The total revenues and profits in Liaoning's 269 "gazelle companies" -- a term that refers to high-growth companies that have increased their revenues by at least 20 percent annually for four years or more -- grew by 32 percent and 38 percent, respectively, year on year in 2020.
The number of newly recognized high-tech companies in Jilin during the same period has expanded by 46.9 percent compared with the previous year. Heilongjiang has also established 13,000 new science and technology companies.
The Harbin Electric Corporation received a letter of thanks for its great contribution to the development of the country's first self-designed third-generation nuclear reactor, Hualong One.
As the only domestic supplier capable of producing the reactor coolant pump, the Harbin Electric Corporation provides a core component for Hualong One.
"We deem innovation to be the most powerful weapon when competing in the world arena," said Si Zefu, chairman of the company, noting that it will keep on forging ahead with more innovations.
A worker checks on a furnace at a plant of Ansteel Group Co., Ltd. in Anshan, northeast China's Liaoning Province, July 5, 2019. (Xinhua/Pan Yulong)
ENVELOPE-PUSHING REFORMS
It is the region's reforms of local state-owned enterprises that rekindled hope.
Dongbei Special Steel Group in Liaoning entered bankruptcy and restructuring procedures in 2016 due to debt problems. The company was bailed out when Shagang Group, a private steel producer, and Benxi Steel Group, a state-owned steel enterprise, joined in its restructuring plan in July 2017.
The hybrid model of ownership restructuring reform gave the company a new lease of life. In 2020, its net profit saw a spike of almost 270 percent.
In Heilongjiang, over 100 state-owned enterprises have successfully completed mixed-ownership reforms in the past few years, receiving tens of billions of yuan in investment from the private sector.

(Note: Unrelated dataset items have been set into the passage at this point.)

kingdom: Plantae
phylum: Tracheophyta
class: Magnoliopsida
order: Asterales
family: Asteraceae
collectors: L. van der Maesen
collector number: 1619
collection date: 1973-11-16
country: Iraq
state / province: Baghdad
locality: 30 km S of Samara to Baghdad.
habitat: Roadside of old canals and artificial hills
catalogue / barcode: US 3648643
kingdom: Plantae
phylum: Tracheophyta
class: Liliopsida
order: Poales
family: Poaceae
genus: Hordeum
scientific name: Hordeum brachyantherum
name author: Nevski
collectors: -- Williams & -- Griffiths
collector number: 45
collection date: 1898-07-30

According to China's State-owned Assets Supervision and Administration Commission, China will push corporate reforms at 8,000 state-controlled enterprises during the country's 14th Five-Year Plan period (2021-2025) to further optimize asset structures and improve market-oriented operating mechanisms.
The revival of the northeastern region manifests the country's economic resilience. "Northeast China has made a great contribution to the steady economic development of China as a whole," said Li Kai of China Academy of Northeast Revitalization.
"While the northeast still grows at a slower pace than the national average, key factors such as investment, industrial growth and employment are continuing to pick up, highlighting its growth potential and vitality," he added.